(Records from a data collection)
____________
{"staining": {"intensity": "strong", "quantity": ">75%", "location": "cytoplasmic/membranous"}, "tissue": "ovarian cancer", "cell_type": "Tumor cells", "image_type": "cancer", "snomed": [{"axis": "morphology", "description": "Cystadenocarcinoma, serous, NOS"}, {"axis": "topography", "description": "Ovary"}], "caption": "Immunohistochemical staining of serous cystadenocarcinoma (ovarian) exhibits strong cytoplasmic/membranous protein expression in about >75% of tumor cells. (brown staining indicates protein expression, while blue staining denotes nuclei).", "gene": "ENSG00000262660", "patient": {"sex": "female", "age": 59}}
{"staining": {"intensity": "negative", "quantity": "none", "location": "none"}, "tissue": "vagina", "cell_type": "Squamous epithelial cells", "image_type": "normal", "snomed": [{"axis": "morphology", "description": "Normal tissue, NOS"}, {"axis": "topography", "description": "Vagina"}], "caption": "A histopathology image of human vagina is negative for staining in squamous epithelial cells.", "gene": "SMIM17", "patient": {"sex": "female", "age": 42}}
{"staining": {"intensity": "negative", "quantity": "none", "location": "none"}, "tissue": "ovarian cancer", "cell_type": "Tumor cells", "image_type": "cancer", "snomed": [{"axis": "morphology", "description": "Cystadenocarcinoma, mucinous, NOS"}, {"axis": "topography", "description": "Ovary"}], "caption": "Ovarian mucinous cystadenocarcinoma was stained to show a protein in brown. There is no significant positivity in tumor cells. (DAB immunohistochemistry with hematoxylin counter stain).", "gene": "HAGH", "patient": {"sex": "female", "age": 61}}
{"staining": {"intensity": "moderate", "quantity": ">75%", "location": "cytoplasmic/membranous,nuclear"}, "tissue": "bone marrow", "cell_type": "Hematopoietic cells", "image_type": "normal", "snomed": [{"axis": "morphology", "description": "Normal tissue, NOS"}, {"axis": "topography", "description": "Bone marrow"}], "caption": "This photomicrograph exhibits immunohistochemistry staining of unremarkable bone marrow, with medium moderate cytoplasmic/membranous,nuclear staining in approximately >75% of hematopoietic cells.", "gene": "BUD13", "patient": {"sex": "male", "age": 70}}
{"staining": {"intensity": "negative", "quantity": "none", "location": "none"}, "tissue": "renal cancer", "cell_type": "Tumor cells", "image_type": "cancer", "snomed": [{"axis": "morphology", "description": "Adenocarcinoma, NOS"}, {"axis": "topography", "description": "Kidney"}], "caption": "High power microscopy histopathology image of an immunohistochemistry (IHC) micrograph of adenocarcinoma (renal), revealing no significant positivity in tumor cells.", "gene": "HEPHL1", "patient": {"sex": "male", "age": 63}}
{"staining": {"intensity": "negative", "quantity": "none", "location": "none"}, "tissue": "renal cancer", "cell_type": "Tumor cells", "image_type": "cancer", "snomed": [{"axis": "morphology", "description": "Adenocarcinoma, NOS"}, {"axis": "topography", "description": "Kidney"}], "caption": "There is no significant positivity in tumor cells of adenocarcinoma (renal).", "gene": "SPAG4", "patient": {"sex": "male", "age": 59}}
____________
* [EXERCISE OBJECTIVE]
The records above should be repeated in full, exactly as given.

* [RESULT OF THIS TASK]
{"staining": {"intensity": "strong", "quantity": ">75%", "location": "cytoplasmic/membranous"}, "tissue": "ovarian cancer", "cell_type": "Tumor cells", "image_type": "cancer", "snomed": [{"axis": "morphology", "description": "Cystadenocarcinoma, serous, NOS"}, {"axis": "topography", "description": "Ovary"}], "caption": "Immunohistochemical staining of serous cystadenocarcinoma (ovarian) exhibits strong cytoplasmic/membranous protein expression in about >75% of tumor cells. (brown staining indicates protein expression, while blue staining denotes nuclei).", "gene": "ENSG00000262660", "patient": {"sex": "female", "age": 59}}
{"staining": {"intensity": "negative", "quantity": "none", "location": "none"}, "tissue": "vagina", "cell_type": "Squamous epithelial cells", "image_type": "normal", "snomed": [{"axis": "morphology", "description": "Normal tissue, NOS"}, {"axis": "topography", "description": "Vagina"}], "caption": "A histopathology image of human vagina is negative for staining in squamous epithelial cells.", "gene": "SMIM17", "patient": {"sex": "female", "age": 42}}
{"staining": {"intensity": "negative", "quantity": "none", "location": "none"}, "tissue": "ovarian cancer", "cell_type": "Tumor cells", "image_type": "cancer", "snomed": [{"axis": "morphology", "description": "Cystadenocarcinoma, mucinous, NOS"}, {"axis": "topography", "description": "Ovary"}], "caption": "Ovarian mucinous cystadenocarcinoma was stained to show a protein in brown. There is no significant positivity in tumor cells. (DAB immunohistochemistry with hematoxylin counter stain).", "gene": "HAGH", "patient": {"sex": "female", "age": 61}}
{"staining": {"intensity": "moderate", "quantity": ">75%", "location": "cytoplasmic/membranous,nuclear"}, "tissue": "bone marrow", "cell_type": "Hematopoietic cells", "image_type": "normal", "snomed": [{"axis": "morphology", "description": "Normal tissue, NOS"}, {"axis": "topography", "description": "Bone marrow"}], "caption": "This photomicrograph exhibits immunohistochemistry staining of unremarkable bone marrow, with medium moderate cytoplasmic/membranous,nuclear staining in approximately >75% of hematopoietic cells.", "gene": "BUD13", "patient": {"sex": "male", "age": 70}}
{"staining": {"intensity": "negative", "quantity": "none", "location": "none"}, "tissue": "renal cancer", "cell_type": "Tumor cells", "image_type": "cancer", "snomed": [{"axis": "morphology", "description": "Adenocarcinoma, NOS"}, {"axis": "topography", "description": "Kidney"}], "caption": "High power microscopy histopathology image of an immunohistochemistry (IHC) micrograph of adenocarcinoma (renal), revealing no significant positivity in tumor cells.", "gene": "HEPHL1", "patient": {"sex": "male", "age": 63}}
{"staining": {"intensity": "negative", "quantity": "none", "location": "none"}, "tissue": "renal cancer", "cell_type": "Tumor cells", "image_type": "cancer", "snomed": [{"axis": "morphology", "description": "Adenocarcinoma, NOS"}, {"axis": "topography", "description": "Kidney"}], "caption": "There is no significant positivity in tumor cells of adenocarcinoma (renal).", "gene": "SPAG4", "patient": {"sex": "male", "age": 59}}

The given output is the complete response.